**Work instruction:** From the records below, transcribe exactly the lines that begin at the line with "Table 5. Summary" and end at the line with "Figure 6. The flowchart", both included.

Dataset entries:
========

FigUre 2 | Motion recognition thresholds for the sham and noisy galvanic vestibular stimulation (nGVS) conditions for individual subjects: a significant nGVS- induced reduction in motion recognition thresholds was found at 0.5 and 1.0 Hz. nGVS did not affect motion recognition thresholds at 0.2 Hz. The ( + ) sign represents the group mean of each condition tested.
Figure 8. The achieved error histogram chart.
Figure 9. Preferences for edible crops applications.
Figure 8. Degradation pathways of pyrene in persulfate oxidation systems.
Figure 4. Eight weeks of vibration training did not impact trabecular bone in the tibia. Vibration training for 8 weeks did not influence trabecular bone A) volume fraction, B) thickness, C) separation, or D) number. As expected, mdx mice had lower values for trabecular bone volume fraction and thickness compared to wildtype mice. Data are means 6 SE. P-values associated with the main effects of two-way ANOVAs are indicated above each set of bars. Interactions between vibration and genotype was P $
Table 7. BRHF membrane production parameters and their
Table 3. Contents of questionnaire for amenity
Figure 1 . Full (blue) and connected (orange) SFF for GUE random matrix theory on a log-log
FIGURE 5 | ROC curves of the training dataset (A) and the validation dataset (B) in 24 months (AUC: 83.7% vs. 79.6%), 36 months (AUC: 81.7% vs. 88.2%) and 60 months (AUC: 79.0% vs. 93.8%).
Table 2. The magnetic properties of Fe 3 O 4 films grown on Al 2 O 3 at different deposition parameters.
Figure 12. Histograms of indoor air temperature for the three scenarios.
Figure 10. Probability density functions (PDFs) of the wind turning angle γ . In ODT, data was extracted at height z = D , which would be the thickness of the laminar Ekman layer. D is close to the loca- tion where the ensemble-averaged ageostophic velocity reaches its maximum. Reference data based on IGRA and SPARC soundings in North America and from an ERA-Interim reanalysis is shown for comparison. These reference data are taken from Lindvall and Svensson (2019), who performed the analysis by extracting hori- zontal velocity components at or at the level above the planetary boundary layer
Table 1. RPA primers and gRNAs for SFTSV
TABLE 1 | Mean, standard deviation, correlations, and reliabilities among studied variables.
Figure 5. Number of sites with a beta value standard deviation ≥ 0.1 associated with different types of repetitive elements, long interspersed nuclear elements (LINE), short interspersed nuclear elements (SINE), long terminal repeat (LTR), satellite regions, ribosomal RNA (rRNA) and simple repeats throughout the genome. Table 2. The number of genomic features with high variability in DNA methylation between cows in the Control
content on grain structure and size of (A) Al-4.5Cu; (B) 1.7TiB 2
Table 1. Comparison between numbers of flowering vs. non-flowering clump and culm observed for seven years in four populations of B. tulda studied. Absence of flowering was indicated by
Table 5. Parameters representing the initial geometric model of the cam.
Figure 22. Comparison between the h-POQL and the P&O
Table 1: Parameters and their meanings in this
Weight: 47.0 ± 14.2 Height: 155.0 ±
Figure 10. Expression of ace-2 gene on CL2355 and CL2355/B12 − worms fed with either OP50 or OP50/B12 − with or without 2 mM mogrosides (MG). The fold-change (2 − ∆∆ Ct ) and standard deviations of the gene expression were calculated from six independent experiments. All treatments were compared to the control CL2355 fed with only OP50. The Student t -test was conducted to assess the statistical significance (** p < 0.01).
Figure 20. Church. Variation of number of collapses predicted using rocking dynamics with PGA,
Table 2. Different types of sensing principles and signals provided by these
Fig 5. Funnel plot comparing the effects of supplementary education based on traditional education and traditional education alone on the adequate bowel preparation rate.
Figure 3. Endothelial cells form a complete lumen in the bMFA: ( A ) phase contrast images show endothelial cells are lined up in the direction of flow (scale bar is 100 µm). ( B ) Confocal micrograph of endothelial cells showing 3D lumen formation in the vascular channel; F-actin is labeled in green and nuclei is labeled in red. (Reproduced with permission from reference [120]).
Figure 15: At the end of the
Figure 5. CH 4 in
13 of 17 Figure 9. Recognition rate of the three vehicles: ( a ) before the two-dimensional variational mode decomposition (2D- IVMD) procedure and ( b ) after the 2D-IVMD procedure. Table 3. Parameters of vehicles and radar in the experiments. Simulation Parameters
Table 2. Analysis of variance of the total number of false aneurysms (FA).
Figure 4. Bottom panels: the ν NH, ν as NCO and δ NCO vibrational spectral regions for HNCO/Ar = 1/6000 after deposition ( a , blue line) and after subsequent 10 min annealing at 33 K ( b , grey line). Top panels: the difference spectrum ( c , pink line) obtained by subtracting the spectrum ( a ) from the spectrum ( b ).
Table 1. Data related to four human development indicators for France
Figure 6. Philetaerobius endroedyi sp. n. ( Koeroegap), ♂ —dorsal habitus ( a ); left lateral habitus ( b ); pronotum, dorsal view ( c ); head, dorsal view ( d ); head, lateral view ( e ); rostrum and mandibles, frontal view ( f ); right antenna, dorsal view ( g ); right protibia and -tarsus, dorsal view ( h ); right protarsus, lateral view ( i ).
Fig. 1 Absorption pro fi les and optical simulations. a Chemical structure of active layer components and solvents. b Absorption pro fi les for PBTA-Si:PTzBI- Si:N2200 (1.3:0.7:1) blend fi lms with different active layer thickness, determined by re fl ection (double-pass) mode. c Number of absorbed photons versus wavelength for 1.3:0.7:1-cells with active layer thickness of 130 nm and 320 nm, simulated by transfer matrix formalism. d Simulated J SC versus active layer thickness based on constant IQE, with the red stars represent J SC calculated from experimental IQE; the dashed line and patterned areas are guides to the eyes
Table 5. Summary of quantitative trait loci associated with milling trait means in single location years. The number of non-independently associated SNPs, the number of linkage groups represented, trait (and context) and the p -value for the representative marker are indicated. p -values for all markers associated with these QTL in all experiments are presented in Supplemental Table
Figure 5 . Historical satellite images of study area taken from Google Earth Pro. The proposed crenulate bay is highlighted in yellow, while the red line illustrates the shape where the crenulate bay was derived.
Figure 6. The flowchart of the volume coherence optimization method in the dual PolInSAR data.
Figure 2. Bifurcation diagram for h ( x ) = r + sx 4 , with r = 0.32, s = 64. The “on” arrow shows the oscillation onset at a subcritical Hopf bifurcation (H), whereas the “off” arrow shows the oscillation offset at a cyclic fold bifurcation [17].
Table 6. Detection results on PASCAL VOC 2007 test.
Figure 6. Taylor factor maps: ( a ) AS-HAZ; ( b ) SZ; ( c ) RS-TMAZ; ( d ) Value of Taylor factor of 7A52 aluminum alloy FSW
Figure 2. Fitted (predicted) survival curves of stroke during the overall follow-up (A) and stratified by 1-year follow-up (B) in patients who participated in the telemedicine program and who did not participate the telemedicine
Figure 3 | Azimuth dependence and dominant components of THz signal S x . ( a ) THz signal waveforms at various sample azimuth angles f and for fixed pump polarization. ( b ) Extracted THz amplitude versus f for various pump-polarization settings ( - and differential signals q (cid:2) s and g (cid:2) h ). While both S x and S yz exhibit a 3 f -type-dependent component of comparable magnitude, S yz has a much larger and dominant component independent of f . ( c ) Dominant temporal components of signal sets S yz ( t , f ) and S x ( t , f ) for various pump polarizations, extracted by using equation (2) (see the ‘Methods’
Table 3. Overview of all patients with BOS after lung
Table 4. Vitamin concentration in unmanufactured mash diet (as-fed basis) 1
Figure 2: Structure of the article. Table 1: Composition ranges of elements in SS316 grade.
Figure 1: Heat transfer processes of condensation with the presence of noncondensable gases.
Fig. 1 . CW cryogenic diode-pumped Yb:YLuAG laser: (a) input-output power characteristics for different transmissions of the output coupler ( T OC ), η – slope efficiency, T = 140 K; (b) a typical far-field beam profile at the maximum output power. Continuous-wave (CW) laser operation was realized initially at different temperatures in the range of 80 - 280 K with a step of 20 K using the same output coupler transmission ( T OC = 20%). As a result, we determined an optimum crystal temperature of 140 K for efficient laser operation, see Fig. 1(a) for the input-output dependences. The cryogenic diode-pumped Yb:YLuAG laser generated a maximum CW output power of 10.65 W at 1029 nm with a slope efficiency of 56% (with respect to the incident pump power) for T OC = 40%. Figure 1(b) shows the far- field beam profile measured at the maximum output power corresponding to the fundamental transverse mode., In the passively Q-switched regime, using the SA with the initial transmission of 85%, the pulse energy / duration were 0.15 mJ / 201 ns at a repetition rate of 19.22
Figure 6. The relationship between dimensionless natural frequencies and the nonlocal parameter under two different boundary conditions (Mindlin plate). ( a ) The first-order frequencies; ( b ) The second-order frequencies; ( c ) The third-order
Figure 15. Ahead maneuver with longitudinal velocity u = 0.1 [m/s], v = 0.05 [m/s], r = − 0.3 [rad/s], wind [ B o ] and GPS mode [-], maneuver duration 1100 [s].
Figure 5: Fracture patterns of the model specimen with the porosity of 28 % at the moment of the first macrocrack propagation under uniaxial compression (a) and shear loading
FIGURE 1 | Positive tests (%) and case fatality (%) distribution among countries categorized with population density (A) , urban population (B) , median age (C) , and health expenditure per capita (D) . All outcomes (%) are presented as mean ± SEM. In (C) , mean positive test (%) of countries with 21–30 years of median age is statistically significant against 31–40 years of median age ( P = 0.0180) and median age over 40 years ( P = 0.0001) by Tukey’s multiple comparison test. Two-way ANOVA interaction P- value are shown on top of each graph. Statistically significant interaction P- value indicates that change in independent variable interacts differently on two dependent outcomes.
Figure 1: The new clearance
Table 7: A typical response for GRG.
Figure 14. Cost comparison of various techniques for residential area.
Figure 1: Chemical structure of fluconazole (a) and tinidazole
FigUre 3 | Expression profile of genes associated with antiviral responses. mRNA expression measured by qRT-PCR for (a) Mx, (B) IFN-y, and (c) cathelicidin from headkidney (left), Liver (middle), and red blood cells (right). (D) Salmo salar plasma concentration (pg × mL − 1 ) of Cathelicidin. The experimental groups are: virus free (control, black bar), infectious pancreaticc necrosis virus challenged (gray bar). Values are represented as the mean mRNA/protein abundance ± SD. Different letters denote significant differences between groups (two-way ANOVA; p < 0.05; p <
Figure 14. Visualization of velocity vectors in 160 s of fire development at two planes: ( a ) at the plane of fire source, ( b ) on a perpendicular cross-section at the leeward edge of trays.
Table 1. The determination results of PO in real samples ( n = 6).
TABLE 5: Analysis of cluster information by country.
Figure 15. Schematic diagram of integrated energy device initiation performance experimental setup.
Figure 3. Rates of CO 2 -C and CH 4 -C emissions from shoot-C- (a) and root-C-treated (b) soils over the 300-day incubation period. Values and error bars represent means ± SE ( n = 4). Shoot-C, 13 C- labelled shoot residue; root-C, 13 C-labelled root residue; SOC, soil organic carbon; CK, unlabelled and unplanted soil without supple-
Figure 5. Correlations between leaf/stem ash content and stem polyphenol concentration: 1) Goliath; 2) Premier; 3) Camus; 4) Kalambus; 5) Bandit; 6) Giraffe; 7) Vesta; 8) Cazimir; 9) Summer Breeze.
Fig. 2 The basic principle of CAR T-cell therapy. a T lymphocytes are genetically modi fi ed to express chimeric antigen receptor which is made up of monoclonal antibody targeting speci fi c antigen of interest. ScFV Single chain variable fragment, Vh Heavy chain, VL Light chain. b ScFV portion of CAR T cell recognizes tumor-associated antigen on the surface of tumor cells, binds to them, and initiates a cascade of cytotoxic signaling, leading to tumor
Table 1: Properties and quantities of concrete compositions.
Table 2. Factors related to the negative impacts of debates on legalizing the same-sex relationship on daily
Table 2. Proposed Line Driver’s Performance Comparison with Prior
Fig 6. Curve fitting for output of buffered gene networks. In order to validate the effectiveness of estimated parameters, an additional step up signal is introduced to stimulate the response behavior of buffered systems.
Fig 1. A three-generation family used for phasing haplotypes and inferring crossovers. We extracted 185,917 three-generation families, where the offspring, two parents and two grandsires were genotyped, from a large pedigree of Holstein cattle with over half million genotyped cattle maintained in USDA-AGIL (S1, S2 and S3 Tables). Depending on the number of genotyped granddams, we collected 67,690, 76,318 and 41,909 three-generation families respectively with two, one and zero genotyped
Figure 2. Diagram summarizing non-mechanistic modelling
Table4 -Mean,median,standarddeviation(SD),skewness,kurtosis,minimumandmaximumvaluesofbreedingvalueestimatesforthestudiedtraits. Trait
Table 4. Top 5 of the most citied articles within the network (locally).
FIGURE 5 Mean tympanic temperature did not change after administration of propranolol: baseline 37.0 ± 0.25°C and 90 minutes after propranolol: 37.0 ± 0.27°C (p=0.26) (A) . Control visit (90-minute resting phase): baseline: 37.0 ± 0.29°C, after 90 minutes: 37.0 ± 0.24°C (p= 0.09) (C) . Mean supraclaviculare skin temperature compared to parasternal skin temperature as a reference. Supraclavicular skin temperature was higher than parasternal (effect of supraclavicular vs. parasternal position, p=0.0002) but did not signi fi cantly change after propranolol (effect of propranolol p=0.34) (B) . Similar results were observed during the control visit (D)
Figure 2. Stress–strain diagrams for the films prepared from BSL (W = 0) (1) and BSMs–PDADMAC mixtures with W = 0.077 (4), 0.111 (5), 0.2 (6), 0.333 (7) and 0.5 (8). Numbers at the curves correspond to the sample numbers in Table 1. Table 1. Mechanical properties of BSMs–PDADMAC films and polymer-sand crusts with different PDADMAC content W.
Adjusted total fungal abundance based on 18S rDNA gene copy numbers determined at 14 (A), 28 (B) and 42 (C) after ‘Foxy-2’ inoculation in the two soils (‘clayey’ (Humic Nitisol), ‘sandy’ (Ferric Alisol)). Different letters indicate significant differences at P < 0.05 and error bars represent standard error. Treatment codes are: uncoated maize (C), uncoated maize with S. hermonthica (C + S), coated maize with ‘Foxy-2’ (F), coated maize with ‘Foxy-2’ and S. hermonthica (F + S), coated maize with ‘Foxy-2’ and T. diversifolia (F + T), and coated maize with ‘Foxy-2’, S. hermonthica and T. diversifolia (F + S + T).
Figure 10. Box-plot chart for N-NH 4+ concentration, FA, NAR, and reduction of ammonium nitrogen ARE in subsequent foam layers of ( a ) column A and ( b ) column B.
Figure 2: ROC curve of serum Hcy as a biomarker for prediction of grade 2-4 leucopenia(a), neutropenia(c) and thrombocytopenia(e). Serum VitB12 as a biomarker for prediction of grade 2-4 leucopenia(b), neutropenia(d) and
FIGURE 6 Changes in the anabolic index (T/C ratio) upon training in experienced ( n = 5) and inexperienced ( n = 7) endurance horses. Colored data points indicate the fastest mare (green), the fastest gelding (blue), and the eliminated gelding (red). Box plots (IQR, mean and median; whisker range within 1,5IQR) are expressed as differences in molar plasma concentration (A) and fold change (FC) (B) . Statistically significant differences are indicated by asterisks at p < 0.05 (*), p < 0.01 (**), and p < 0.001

========

**Written solution:**
Table 5. Summary of quantitative trait loci associated with milling trait means in single location years. The number of non-independently associated SNPs, the number of linkage groups represented, trait (and context) and the p -value for the representative marker are indicated. p -values for all markers associated with these QTL in all experiments are presented in Supplemental Table
Figure 5 . Historical satellite images of study area taken from Google Earth Pro. The proposed crenulate bay is highlighted in yellow, while the red line illustrates the shape where the crenulate bay was derived.
Figure 6. The flowchart of the volume coherence optimization method in the dual PolInSAR data.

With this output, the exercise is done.